Your copy should run exactly from the line containing "Yangon: 4959 -> 5057" to the last line of the entries below, and it should include no pictures.
Segment Start: Information shown
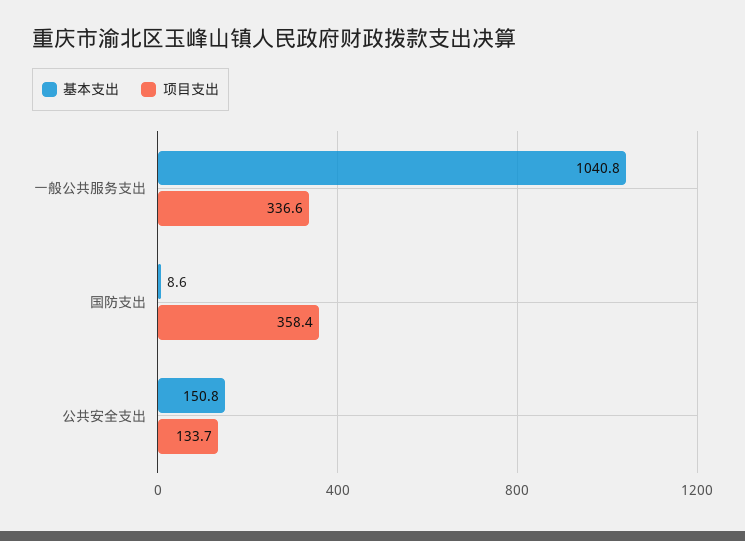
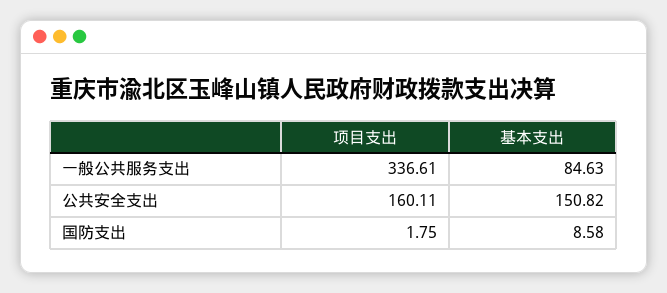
基本支出, 一般公共服务支出: 1040.8 -> 84.63
项目支出, 国防支出: 358.4 -> 1.75
项目支出, 公共安全支出: 133.7 -> 160.11

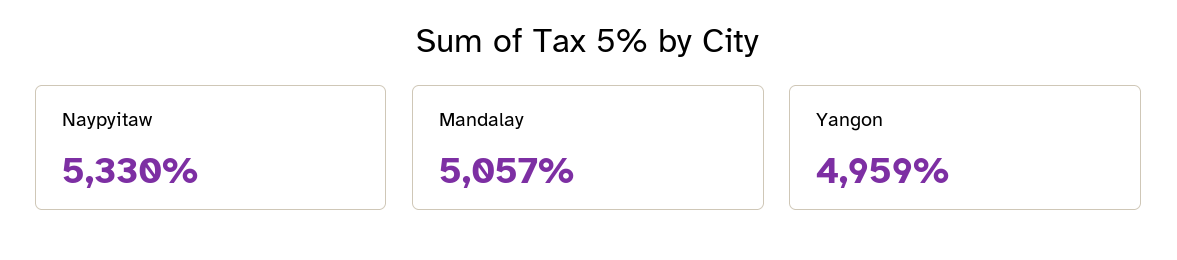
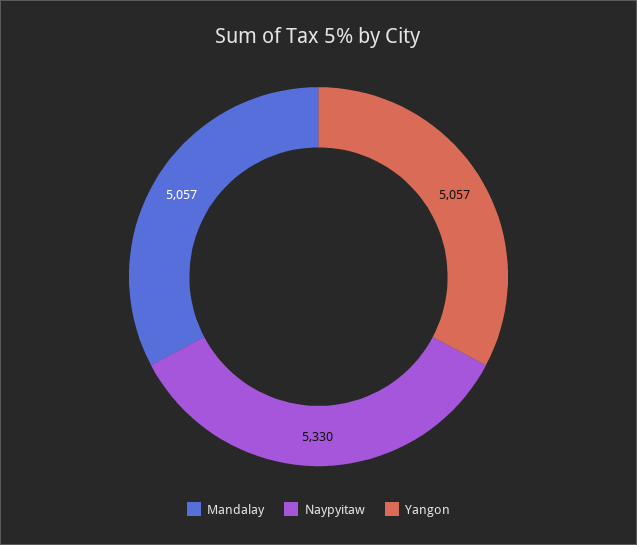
Yangon: 4959 -> 5057

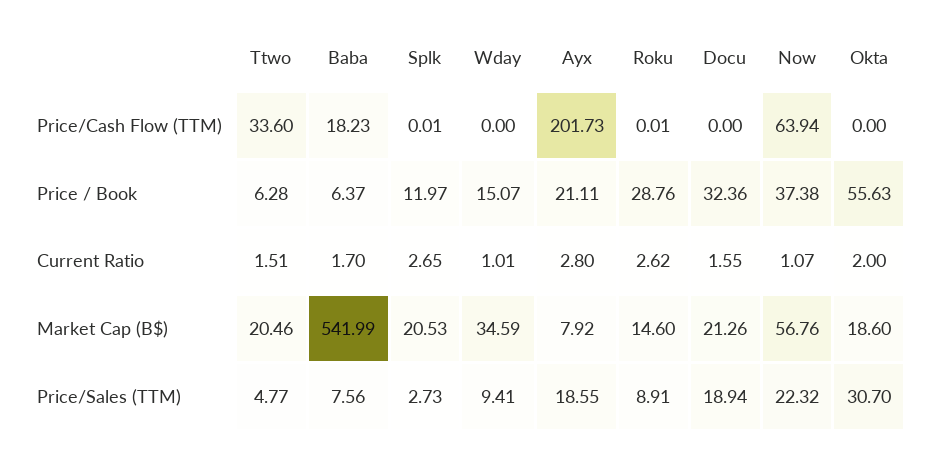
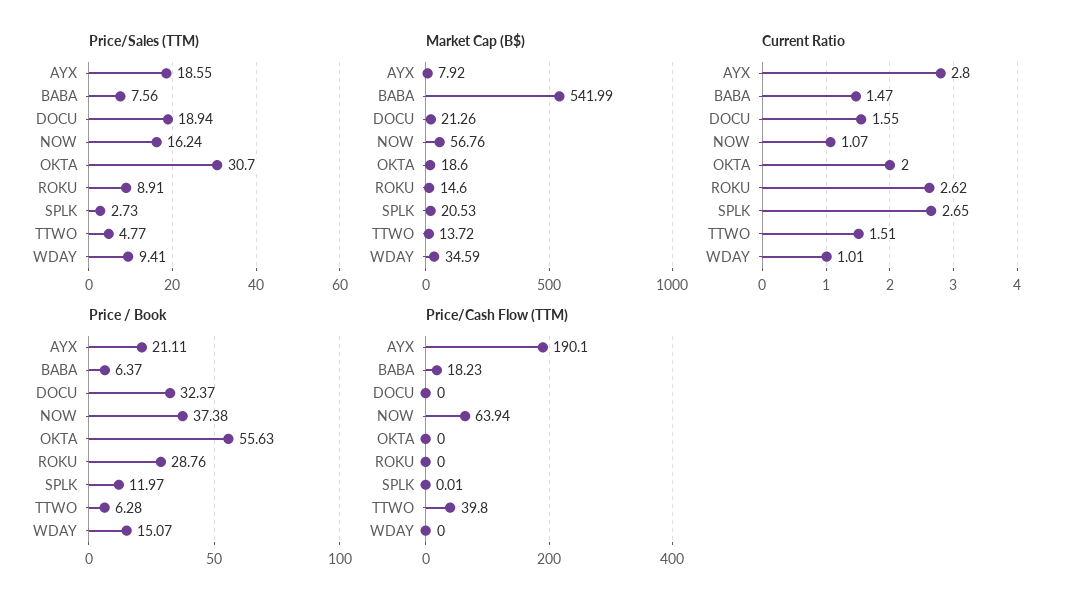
Price/Cash Flow (TTM), Ttwo: 33.6 -> 39.8
Price/Cash Flow (TTM), Ayx: 201.73 -> 190.1
Price/Cash Flow (TTM), Roku: 0.01 -> 0
Price / Book, Docu: 32.36 -> 32.37
Current Ratio, Baba: 1.7 -> 1.47
Market Cap (B$), Ttwo: 20.46 -> 13.72
Price/Sales (TTM), Now: 22.32 -> 16.24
Segment End: Information shown
§ Response to the task
Yangon: 4959 -> 5057

Price/Cash Flow (TTM), Ttwo: 33.6 -> 39.8
Price/Cash Flow (TTM), Ayx: 201.73 -> 190.1
Price/Cash Flow (TTM), Roku: 0.01 -> 0
Price / Book, Docu: 32.36 -> 32.37
Current Ratio, Baba: 1.7 -> 1.47
Market Cap (B$), Ttwo: 20.46 -> 13.72
Price/Sales (TTM), Now: 22.32 -> 16.24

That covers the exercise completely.